Além de espectadora, também tive o prazer de ser painelista. Participei de uma conversa incrível sobre os papéis de liderança que exercemos em processos de reforma via governo aberto. Pude compartilhar algumas experiências pessoais e ouvir histórias inspiradoras de colegas batalhando também há anos por mais transparência, participação e responsabilização na Austrália, África do Sul, Quênia, Reino Unido e Chile. Falamos sobre a importância de construir confiança entre os diferentes atores participando desses processos para fazê-los avançar; sobre o valor da empatia e da escuta mútua; sobre agir estrategicamente, entendendo que na maior parte do tempo as mudanças serão pequenas e graduais, mas que às vezes haverá janelas de oportunidade para mudanças estruturais, o que exige ação rápida; sobre como nossa atuação deve ser adequada aos contextos em que estamos e o alinhamento de expectativas por todas as partes é crucial; e sobre como nossas experiências ora como governo, ora como sociedade civil nos tornaram mais capazes de compreender as limitações e as demandas de ambos os lados, sendo figuras importantes para a construção de pontes de diálogo e colaboração.
Em paralelo à agenda oficial, aproveitamos a presença da Controladoria-Geral da União (CGU) e de membros do GT da Sociedade Civil para uma reunião sobre o 6º Plano Brasileiro para Governo Aberto com a consultora de apoio às Américas da OGP, Carolina Cornejo.

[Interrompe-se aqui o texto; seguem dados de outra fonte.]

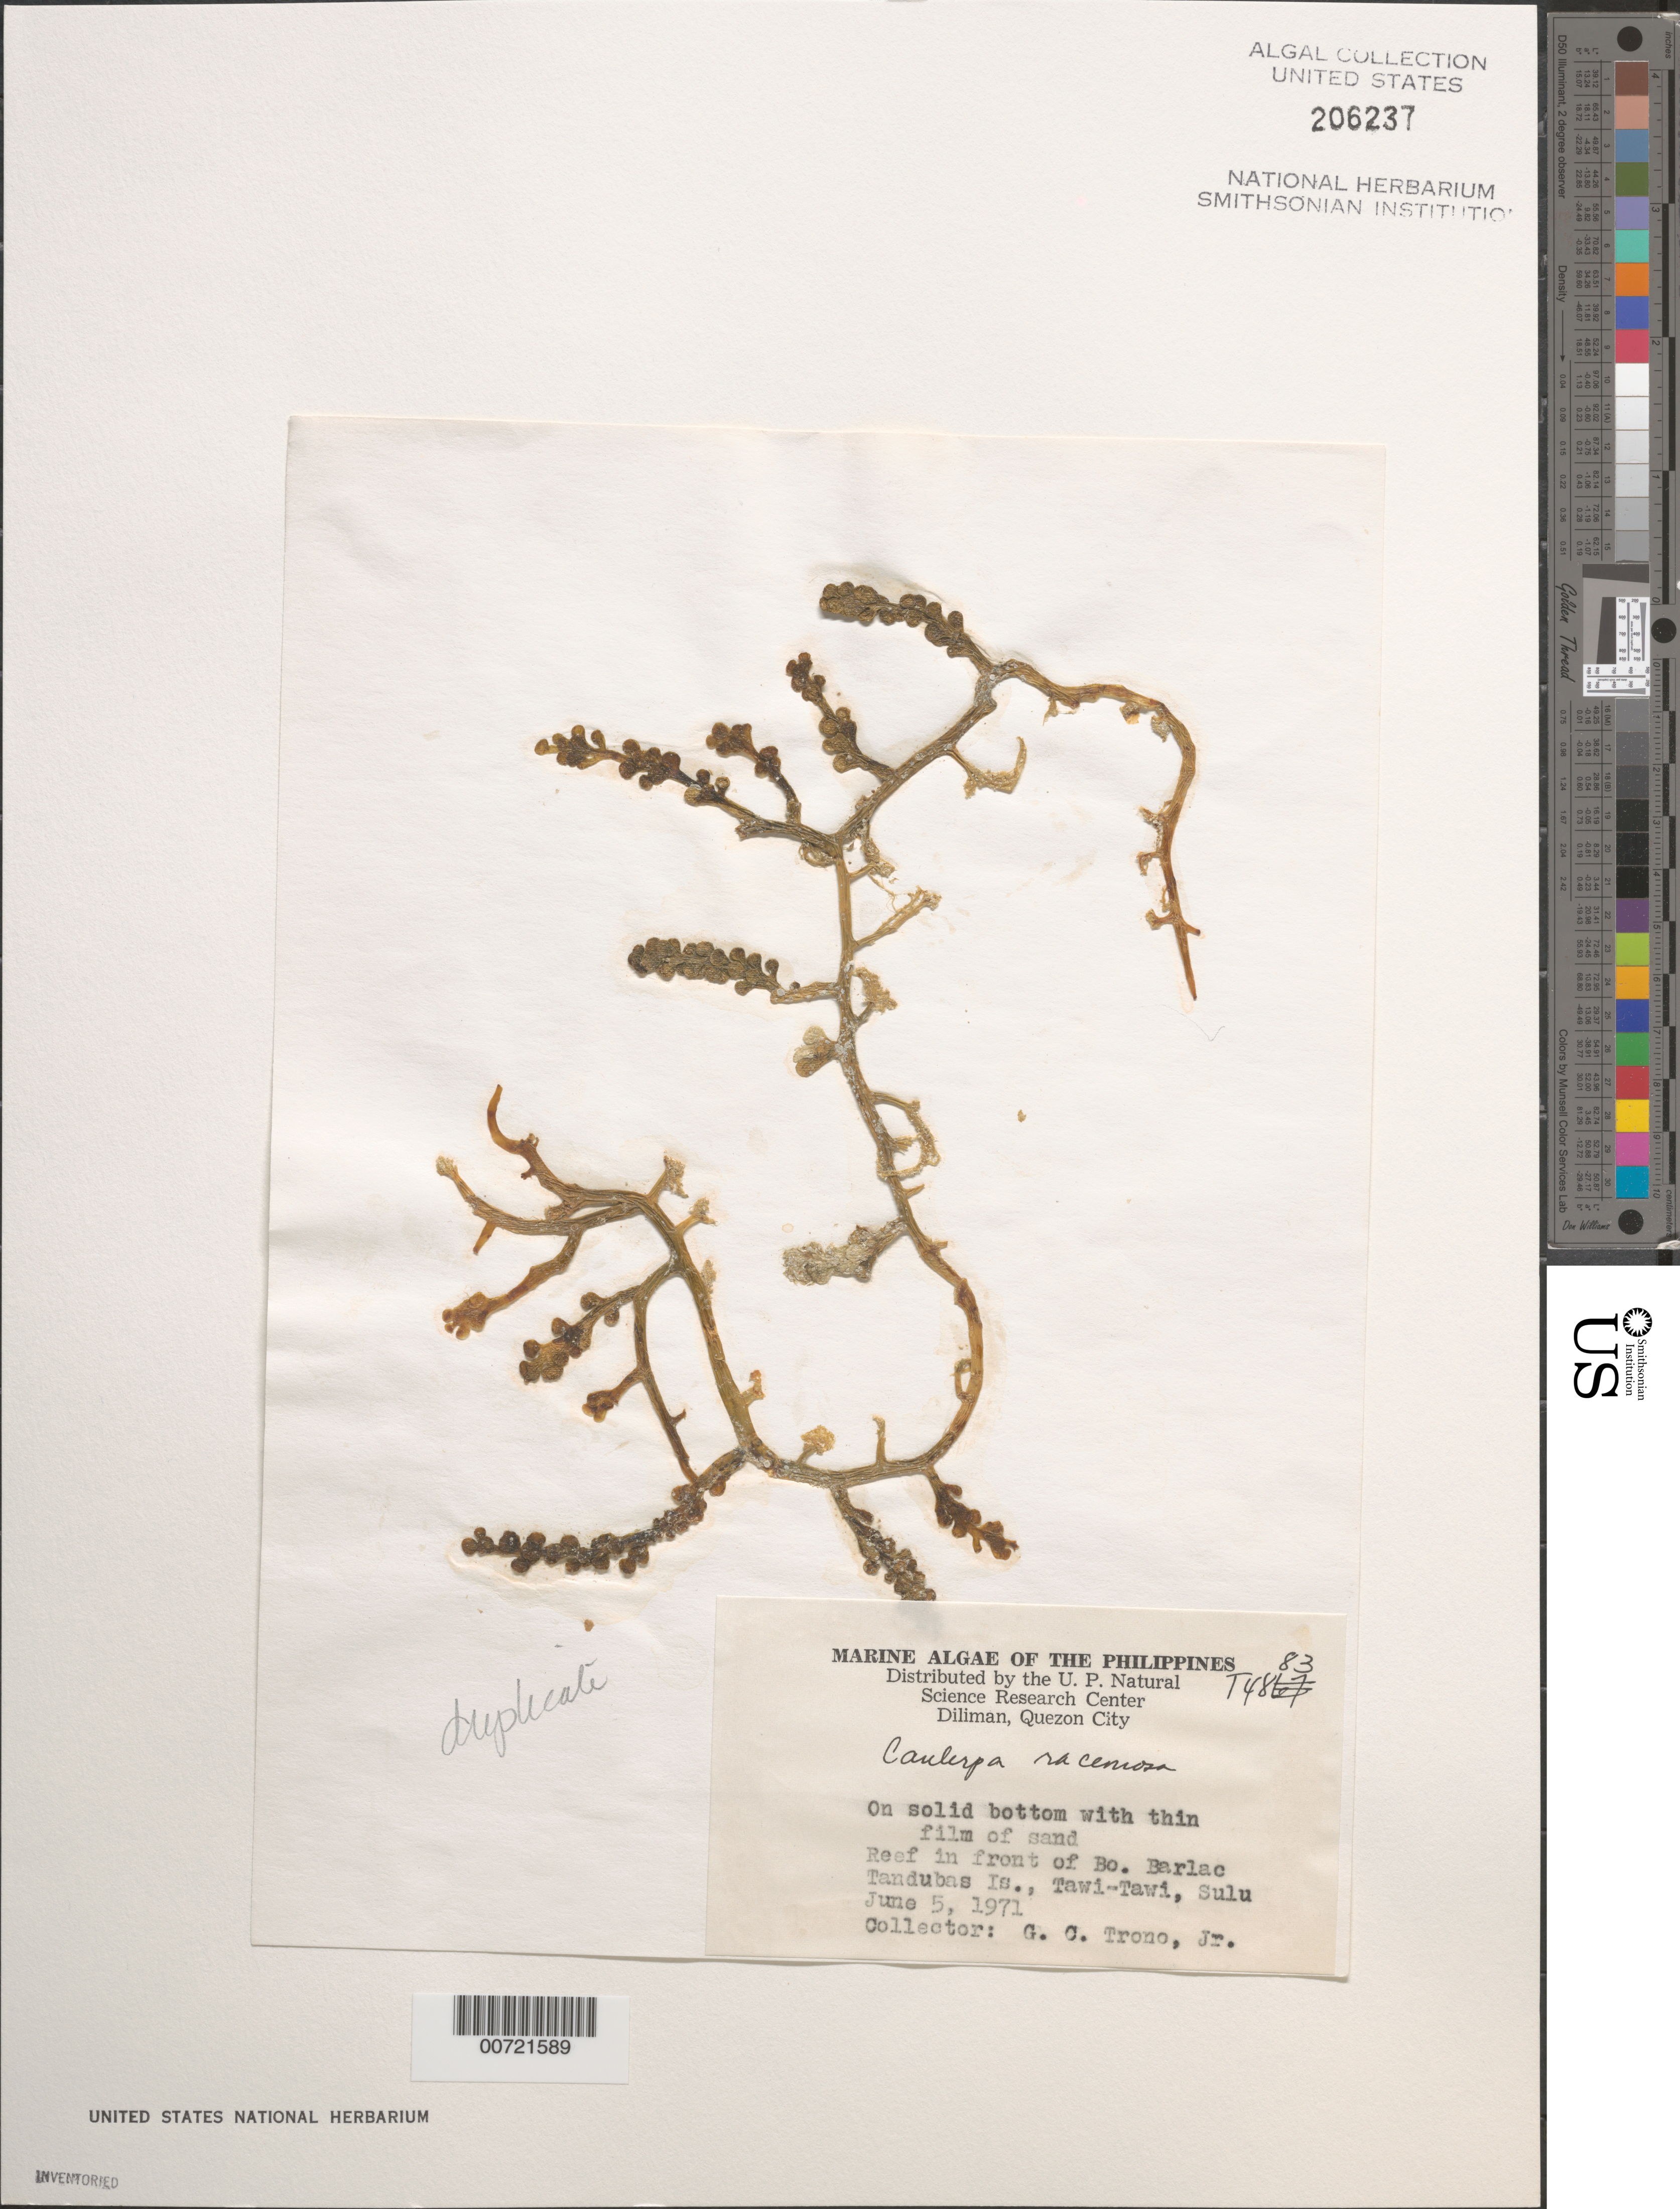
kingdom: Plantae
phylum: Chlorophyta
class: Ulvophyceae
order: Bryopsidales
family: Caulerpaceae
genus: Caulerpa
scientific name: Caulerpa racemosa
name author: (Forssk.) J. Agardh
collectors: G. Trono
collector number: T4883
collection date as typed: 05 Jun 1971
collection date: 1971-06-05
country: Philippines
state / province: Muslim Mindanao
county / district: Tawi Tawi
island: Tandubas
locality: Reef in front of Barrio Barlac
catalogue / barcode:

Estiveram presentes o diretor de transparência e governo aberto, Otávio Neves, e a coordenadora-geral de promoção de governo aberto, Raquel Pereira, pela CGU, além de mim (OKBR) e a professora Paula Schommer (Grupo de Pesquisa Politeia – Universidade do Estado de Santa Catarina – UDESC) pela sociedade civil. Além de atualizar o andamento da cocriação, tivemos uma conversa franca sobre os desafios e problemas que temos enfrentado ao longo do processo, como prazos curtos e cronograma que prejudicam a capacidade e a qualidade da participação da sociedade civil e a transparência precária em relação a decisões e processos internos.
A vez é dos governos locais
Uma mensagem clara desse Summit é a proeminência de governos subnacionais em processos de abertura. Pela primeira vez, realizou-se uma Assembleia do Programa Local da OGP (que foi gravada e pode ser assistida aqui), permitindo o diálogo direto entre todos os membros.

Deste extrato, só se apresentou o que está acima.